◆ What needs to be done:
Lift every line from the entries that includes the word "best".

◆ Information supplied:
::::::

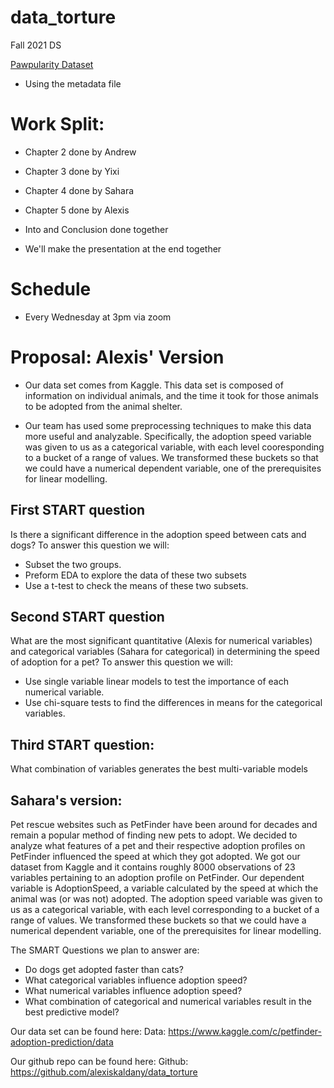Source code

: # data_torture
Fall 2021 DS

[Pawpularity Dataset](https://www.kaggle.com/c/petfinder-pawpularity-score/data)

- Using the metadata file 

# Work Split:

- Chapter 2 done by Andrew

- Chapter 3 done by Yixi

- Chapter 4 done by Sahara

- Chapter 5 done by Alexis

- Into and Conclusion done together

- We'll make the presentation at the end together

# Schedule

- Every Wednesday at 3pm via zoom


# Proposal: Alexis' Version

- Our data set comes from Kaggle. This data set is composed of information on individual animals, and the time it took for those animals to be adopted from the animal shelter. 

- Our team has used some preprocessing techniques to make this data more useful and analyzable. Specifically, the adoption speed variable was given to us as a categorical variable, with each level cooresponding to a bucket of a range of values. We transformed these buckets so that we could have a numerical dependent variable, one of the prerequisites for linear modelling.

## First START question

Is there a significant difference in the adoption speed between cats and dogs? To answer this question we will:

- Subset the two groups.
- Preform EDA to explore the data of these two subsets
- Use a t-test to check the means of these two subsets.

## Second START question

What are the most significant quantitative (Alexis for numerical variables) and categorical variables (Sahara for categorical) in determining the speed of adoption for a pet? To answer this question we will:

- Use single variable linear models to test the importance of each numerical variable.
- Use chi-square tests to find the differences in means for the categorical variables. 

## Third START question:
What combination of variables generates the best multi-variable models

## Sahara's version:
Pet rescue websites such as PetFinder have been around for decades and remain a popular method of finding new pets to adopt. 
We decided to analyze what features of a pet and their respective adoption profiles on PetFinder influenced the speed at which they got adopted. 
We got our dataset from Kaggle and it contains roughly 8000 observations of 23 variables pertaining to an adoption profile on PetFinder. 
Our dependent variable is AdoptionSpeed, a variable calculated by the speed at which the animal was (or was not) adopted. 
The adoption speed variable was given to us as a categorical variable, with each level corresponding to a bucket of a range of values. 
We transformed these buckets so that we could have a numerical dependent variable, one of the prerequisites for linear modelling.

The SMART Questions we plan to answer are:
- Do dogs get adopted faster than cats?
- What categorical variables influence adoption speed?
- What numerical variables influence adoption speed?
- What combination of categorical and numerical variables result in the best predictive model?
 
Our data set can be found here:
Data: https://www.kaggle.com/c/petfinder-adoption-prediction/data

Our github repo can be found here:
Github: https://github.com/alexiskaldany/data_torture

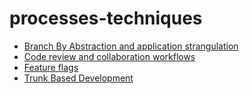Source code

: <!-- this entire file is auto-generated -->

# processes-techniques

- [Branch By Abstraction and application strangulation](Branch-by-abstraction-application-strangulation.md)
- [Code review and collaboration workflows](Code-review-collaboration.md)
- [Feature flags](Feature-flags.md)
- [Trunk Based Development](Trunk-Based-Development.md)

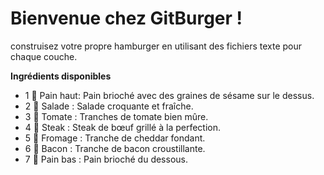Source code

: # Bienvenue chez GitBurger !
construisez votre propre hamburger en utilisant des fichiers texte pour chaque couche.

**Ingrédients disponibles**
- 1 🥯 Pain haut: Pain brioché avec des graines de sésame sur le dessus.
- 2 🥬 Salade : Salade croquante et fraîche.
- 3 🍅 Tomate : Tranches de tomate bien mûre.
- 4 🥩 Steak : Steak de bœuf grillé à la perfection.
- 5 🧀 Fromage : Tranche de cheddar fondant.
- 6 🥓 Bacon : Tranche de bacon croustillante.
- 7 🍞 Pain bas : Pain brioché du dessous.






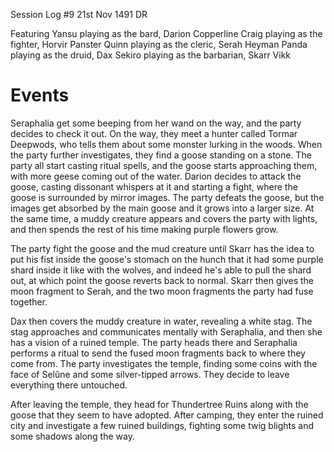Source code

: Session Log #9
21st Nov 1491 DR

Featuring
Yansu playing as the bard, Darion Copperline
Craig playing as the fighter, Horvir Panster
Quinn playing as the cleric, Serah Heyman
Panda playing as the druid, Dax
Sekiro playing as the barbarian, Skarr Vikk

# Events

Seraphalia get some beeping from her wand on the way, and the party decides to check it out. On the way, they meet a hunter called Tormar Deepwods, who tells them about some monster lurking in the woods. When the party further investigates, they find a goose standing on a stone. The party all start casting ritual spells, and the goose starts approaching them, with more geese coming out of the water. Darion decides to attack the goose, casting dissonant whispers at it and starting a fight, where the goose is surrounded by mirror images. The party defeats the goose, but the images get absorbed by the main goose and it grows into a larger size. At the same time, a muddy creature appears and covers the party with lights, and then spends the rest of his time making purple flowers grow. 

The party fight the goose and the mud creature until Skarr has the idea to put his fist inside the goose's stomach on the hunch that it had some purple shard inside it like with the wolves, and indeed he's able to pull the shard out, at which point the goose reverts back to normal. Skarr then gives the moon fragment to Serah, and the two moon fragments the party had fuse together.

Dax then covers the muddy creature in water, revealing a white stag. The stag approaches and communicates mentally with Seraphalia, and then she has a vision of a ruined temple. The party heads there and Seraphalia performs a ritual to send the fused moon fragments back to where they come from. 
The party investigates the temple, finding some coins with the face of Selûne and some silver-tipped arrows. They decide to leave everything there untouched.

After leaving the temple, they head for Thundertree Ruins along with the goose that they seem to have adopted. After camping, they enter the ruined city and investigate a few ruined buildings, fighting some twig blights and some shadows along the way.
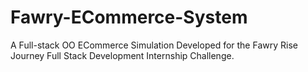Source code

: # Fawry-ECommerce-System
A Full-stack OO ECommerce Simulation Developed for the Fawry Rise Journey Full Stack Development Internship Challenge.
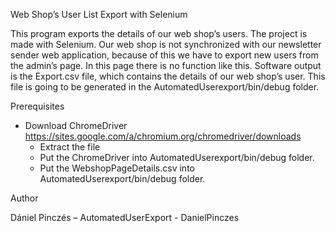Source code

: Web Shop’s User List Export with Selenium

This program exports the details of our web shop’s users. The project is made with Selenium. Our web shop is not synchronized with our newsletter sender web application, because of this we have to export new users from the admin’s page. In this page there is no function like this. Software output is the Export.csv file, which contains the details of our web shop’s user. This file is going to be generated in the AutomatedUserexport/bin/debug folder. 

Prerequisites

  - Download ChromeDriver https://sites.google.com/a/chromium.org/chromedriver/downloads
	- Extract the file
	- Put the ChromeDriver into AutomatedUserexport/bin/debug folder.
	- Put the WebshopPageDetails.csv into AutomatedUserexport/bin/debug folder.
  
Author

Dániel Pinczés – AutomatedUserExport - DanielPinczes
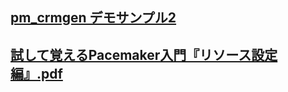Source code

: ## [pm_crmgen デモサンプル2](http://linux-ha.osdn.jp/wp/archives/1747/pm_crmgen_demo2)
## [試して覚えるPacemaker入門『リソース設定編』.pdf](http://linux-ha.osdn.jp/wp/wp-content/uploads/OSC2016_Fukuoka.pdf)
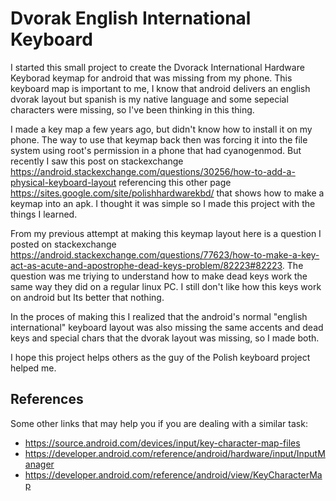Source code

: Dvorak English International Keyboard
=====================================

I started this small project to create the Dvorack International Hardware Keyborad keymap for android that was missing from my phone. This keyboard map is important to me, I know that android delivers an english dvorak layout but spanish is my native language and some sepecial characters were missing, so I've been thinking in this thing.

I made a key map a few years ago, but didn't know how to install it on my phone. The way to use that keymap back then was forcing it into the file system using root's permission in a phone that had cyanogenmod. But recently I saw this post on stackexchange https://android.stackexchange.com/questions/30256/how-to-add-a-physical-keyboard-layout referencing this other page https://sites.google.com/site/polishhardwarekbd/ that shows how to make a keymap into an apk. I thought it was simple so I made this project with the things I learned.

From my previous attempt at making this keymap layout here is a question I posted on stackexchange https://android.stackexchange.com/questions/77623/how-to-make-a-key-act-as-acute-and-apostrophe-dead-keys-problem/82223#82223. The question was me triying to understand how to make dead keys work the same way they did on a regular linux PC. I still don't like how this keys work on android but Its better that nothing.

In the proces of making this I realized that the android's normal "english international" keyboard layout was also missing the same accents and dead keys and special chars that the dvorak layout was missing, so I made both.

I hope this project helps others as the guy of the Polish keyboard project helped me.

References
----------

Some other links that may help you if you are dealing with a similar task:

 - https://source.android.com/devices/input/key-character-map-files
 - https://developer.android.com/reference/android/hardware/input/InputManager
 - https://developer.android.com/reference/android/view/KeyCharacterMap
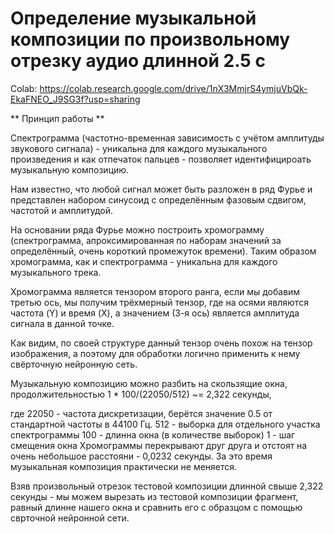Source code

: # Определение музыкальной композиции по произвольному отрезку аудио длинной 2.5 с

Colab: https://colab.research.google.com/drive/1nX3MmjrS4ymjuVbQk-EkaFNEO_J9SG3f?usp=sharing
 
** Принцип работы **

Спектрограмма (частотно-временная зависимость с учётом амплитуды звукового сигнала) - уникальна для каждого музыкального произведения и как отпечаток пальцев - позволяет идентифицироать музыкальную композицию.

Нам известно, что любой сигнал может быть разложен в ряд Фурье и представлен набором синусоид с определённым фазовым сдвигом, частотой и амплитудой.

На основании ряда Фурье можно построить хромограмму (спектрограмма, апроксимированная по наборам значений за определённый, очень короткий промежуток времени). Таким образом хромограмма, как и спектрограмма - уникальна для каждого музыкального трека.

Хромограмма является тензором второго ранга, если мы добавим третью ось, мы получим трёхмерный тензор, где на осями являются частота (Y) и время (X), а значением (3-я ось) является амплитуда сигнала в данной точке.

Как видим, по своей структуре данный тензор очень похож на тензор изображения, а поэтому для обработки логично применить к нему свёрточную нейронную сеть.

Музыкальную композицию можно разбить на скользящие окна, продолжительностью 1 * 100/(22050/512) ~= 2,322 секунды,

где 22050 - частота дискретизации, берётся значение 0.5 от стандартной частоты в 44100 Гц.
512 - выборка для отдельного участка спектрограммы
100 - длинна окна (в количестве выборок)
1 - шаг смещения окна
Хромограммы перекрывают друг друга и отстоят на очень небольшое расстояни - 0,0232 секунды. За это время музыкальная композиция практически не меняется.

Взяв произвольный отрезок тестовой композиции длинной свыше 2,322 секунды - мы можем вырезать из тестовой композиции фрагмент, равный длинне нашего окна и сравнить его с образцом с помощью сврточной нейронной сети.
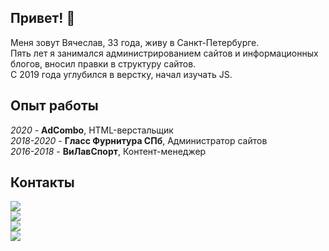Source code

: ## Привет! 👋

Меня зовут Вячеслав, 33 года, живу в Санкт-Петербурге.  
Пять лет я занимался администрированием сайтов и информационных блогов, вносил правки в структуру сайтов.  
С 2019 года углубился в верстку, начал изучать JS.

## Опыт работы
*2020* - **AdCombo**, HTML-верстальщик  
*2018-2020* - **Гласс Фурнитура СПб**, Администратор сайтов  
*2016-2018* - **ВиЛавСпорт**, Контент-менеджер

## Контакты
[![](https://img.shields.io/badge/почта-brightsdayss@gmail.com-blue)](mailto:brightsdayss@gmail.com)  
[![](https://img.shields.io/badge/linkedin-viacheslav_ivanov-informational)](https://www.linkedin.com/in/brightsdays)  
[![](https://img.shields.io/badge/instagram-brightsdays-blue)](https://instagram.com/brightsdays)  
[![](https://img.shields.io/badge/telegram-brightsdays-blue)](https://t.me/brightsdays)
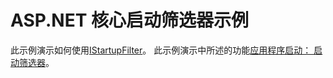 # <a name="aspnet-core-startup-filter-sample"></a>ASP.NET 核心启动筛选器示例

此示例演示如何使用[IStartupFilter](https://docs.microsoft.com/en-us/dotnet/api/microsoft.aspnetcore.hosting.istartupfilter)。 此示例演示中所述的功能[应用程序启动： 启动筛选器](https://docs.microsoft.com/aspnet/core/fundamentals/startup#startup-filters)。
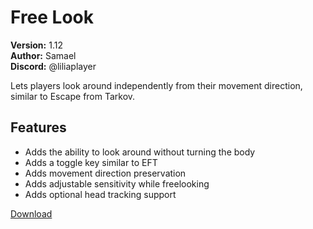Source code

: # Free Look

**Version:** 1.12  
**Author:** Samael  
**Discord:** @liliaplayer  

Lets players look around independently from their movement direction, similar to Escape from Tarkov.

## Features

- Adds the ability to look around without turning the body
- Adds a toggle key similar to EFT
- Adds movement direction preservation
- Adds adjustable sensitivity while freelooking
- Adds optional head tracking support

[Download](https://github.com/LiliaFramework/Modules/raw/refs/heads/gh-pages/freelook.zip)
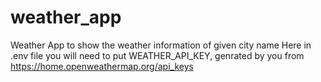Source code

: # weather_app
Weather App to show the weather information of given city name
Here in .env file you will need to put WEATHER_API_KEY, genrated by you from https://home.openweathermap.org/api_keys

::::::

◆ Exercise output:
What combination of variables generates the best multi-variable models
- What combination of categorical and numerical variables result in the best predictive model?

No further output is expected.